◆ Direction
Transcribe every one of the lines below character for character, and leave the pictures out of your answer.

◆ Recorded data
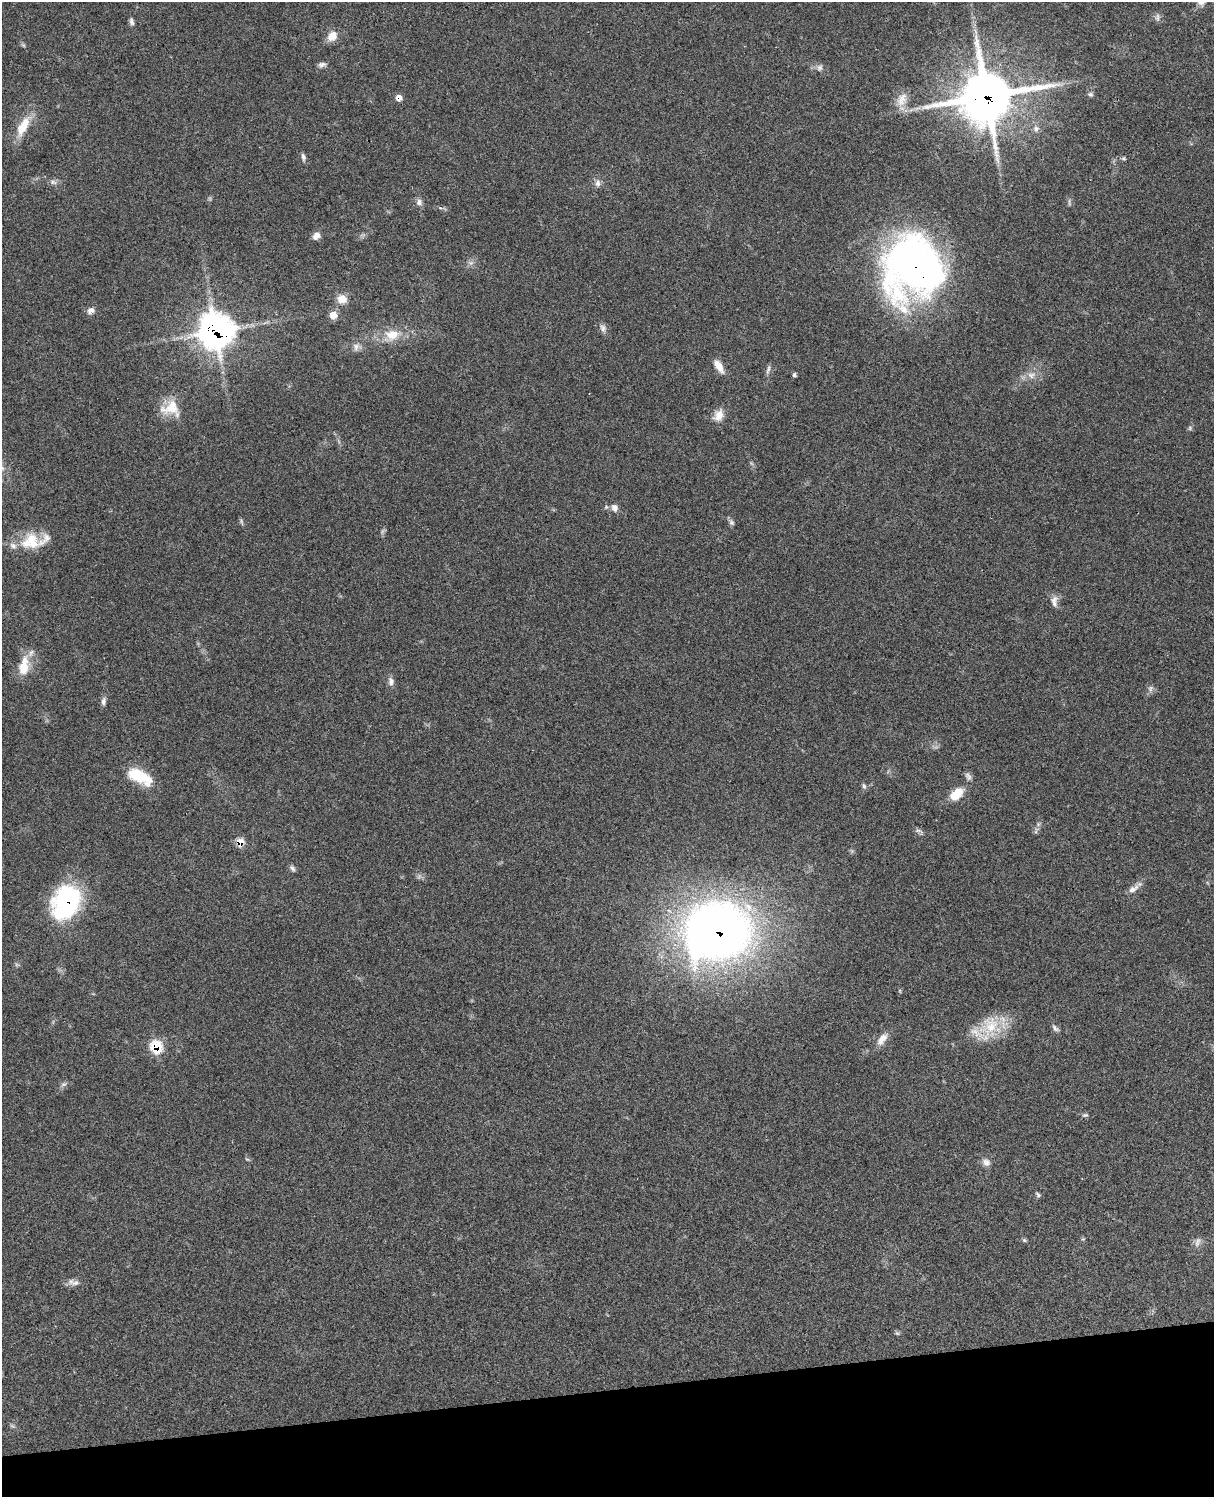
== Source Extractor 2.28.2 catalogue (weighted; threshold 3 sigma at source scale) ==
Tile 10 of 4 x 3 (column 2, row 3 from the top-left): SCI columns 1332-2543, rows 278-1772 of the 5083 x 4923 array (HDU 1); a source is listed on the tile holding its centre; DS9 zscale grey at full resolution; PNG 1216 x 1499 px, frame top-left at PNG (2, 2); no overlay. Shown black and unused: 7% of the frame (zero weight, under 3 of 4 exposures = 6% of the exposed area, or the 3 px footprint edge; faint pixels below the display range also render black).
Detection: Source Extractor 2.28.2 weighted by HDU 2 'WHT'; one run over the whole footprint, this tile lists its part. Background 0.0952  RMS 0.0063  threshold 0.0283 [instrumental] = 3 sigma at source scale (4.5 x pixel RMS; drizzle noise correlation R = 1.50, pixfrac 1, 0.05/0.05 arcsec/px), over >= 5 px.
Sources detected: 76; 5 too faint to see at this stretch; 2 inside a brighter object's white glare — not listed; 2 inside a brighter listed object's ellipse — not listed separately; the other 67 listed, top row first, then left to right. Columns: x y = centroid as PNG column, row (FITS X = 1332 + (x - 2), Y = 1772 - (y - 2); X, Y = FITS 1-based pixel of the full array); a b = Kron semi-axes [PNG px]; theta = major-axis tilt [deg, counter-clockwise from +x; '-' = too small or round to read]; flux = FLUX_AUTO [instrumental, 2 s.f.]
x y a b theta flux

◆ Expected answer
== Source Extractor 2.28.2 catalogue (weighted; threshold 3 sigma at source scale) ==
Tile 10 of 4 x 3 (column 2, row 3 from the top-left): SCI columns 1332-2543, rows 278-1772 of the 5083 x 4923 array (HDU 1); a source is listed on the tile holding its centre; DS9 zscale grey at full resolution; PNG 1216 x 1499 px, frame top-left at PNG (2, 2); no overlay. Shown black and unused: 7% of the frame (zero weight, under 3 of 4 exposures = 6% of the exposed area, or the 3 px footprint edge; faint pixels below the display range also render black).
Detection: Source Extractor 2.28.2 weighted by HDU 2 'WHT'; one run over the whole footprint, this tile lists its part. Background 0.0952  RMS 0.0063  threshold 0.0283 [instrumental] = 3 sigma at source scale (4.5 x pixel RMS; drizzle noise correlation R = 1.50, pixfrac 1, 0.05/0.05 arcsec/px), over >= 5 px.
Sources detected: 76; 5 too faint to see at this stretch; 2 inside a brighter object's white glare — not listed; 2 inside a brighter listed object's ellipse — not listed separately; the other 67 listed, top row first, then left to right. Columns: x y = centroid as PNG column, row (FITS X = 1332 + (x - 2), Y = 1772 - (y - 2); X, Y = FITS 1-based pixel of the full array); a b = Kron semi-axes [PNG px]; theta = major-axis tilt [deg, counter-clockwise from +x; '-' = too small or round to read]; flux = FLUX_AUTO [instrumental, 2 s.f.]
x y a b theta flux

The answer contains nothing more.